From its launch pad on Featherbed Lane, the trail crosses the Kulak Preserve and then mingles with other Sourland trails. In Autumn and Winter, a thick layer of leaves thoroughly conceals the intuitive pathway, which makes for a fun blaze eye-spy (and puts your feet and ankles on high alert). Study the trail map before setting out to determine your path – there is no obvious loop. We took the Featherbed Trail to the Double Crossing Trail to Sourland Foothills Trail – all very flat, except for the rocks and roots. The Double Crossing Trail crosses a Stony Brook tributary twice (hence the name) – once in the direction we took, and once in the other (which heads toward the Sourland Ecosystem Preserve). As always, the rendezvous with the Stony Brook is a particularly pretty part of the trail with a tumble of round boulders forming islands in the stream.

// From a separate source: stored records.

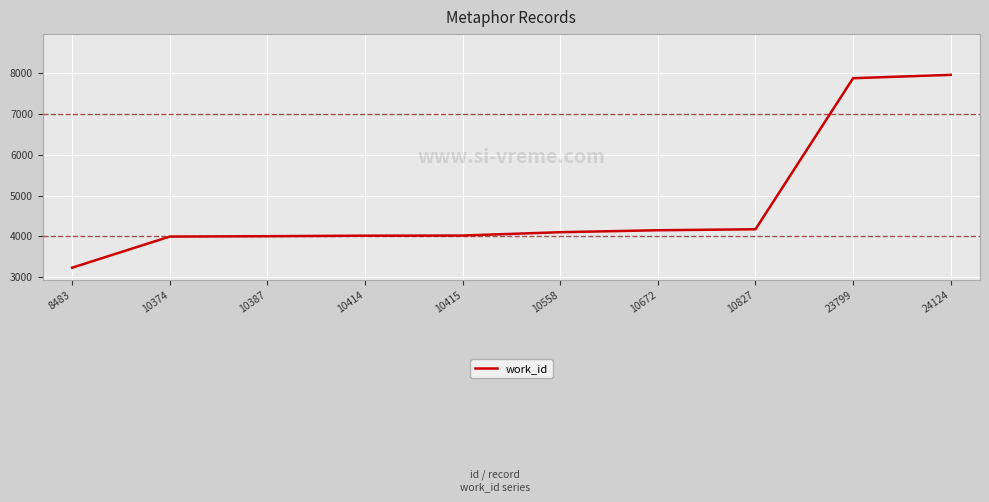

The value at 8483 is 3233. True or false?

True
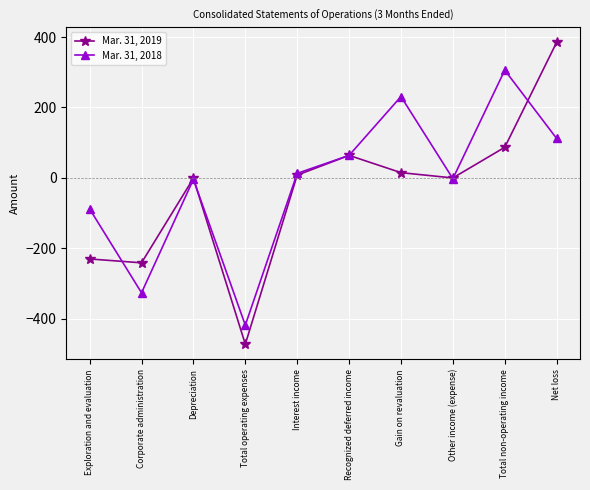

Rank the series by their average value, from lowest to highest.

Mar. 31, 2019, Mar. 31, 2018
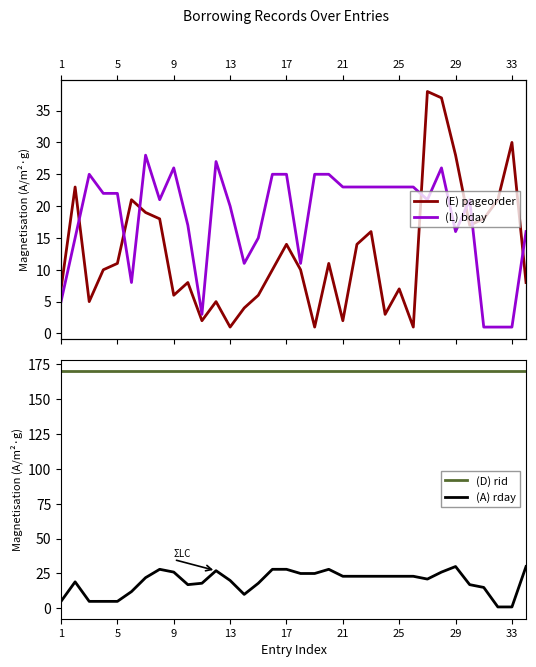

True or false: (D) rid and (L) bday cross at least once.

False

Unfortunately, the only way to turn our path into a loop was to complete the last section along Featherbed lane for about 12 minutes. Alternatives would have been to take the Double Crossing Trail to toward Mountain Church Road and – and even through the Sourlands Ecosystem Preserve if time and energy allows – and then back track along the Featherbed Trail.
Kulak bears a resemblance to Nayfield Preserve, not just in the meadow-to-forest layout, but also with the intriguing Ecological art at its start.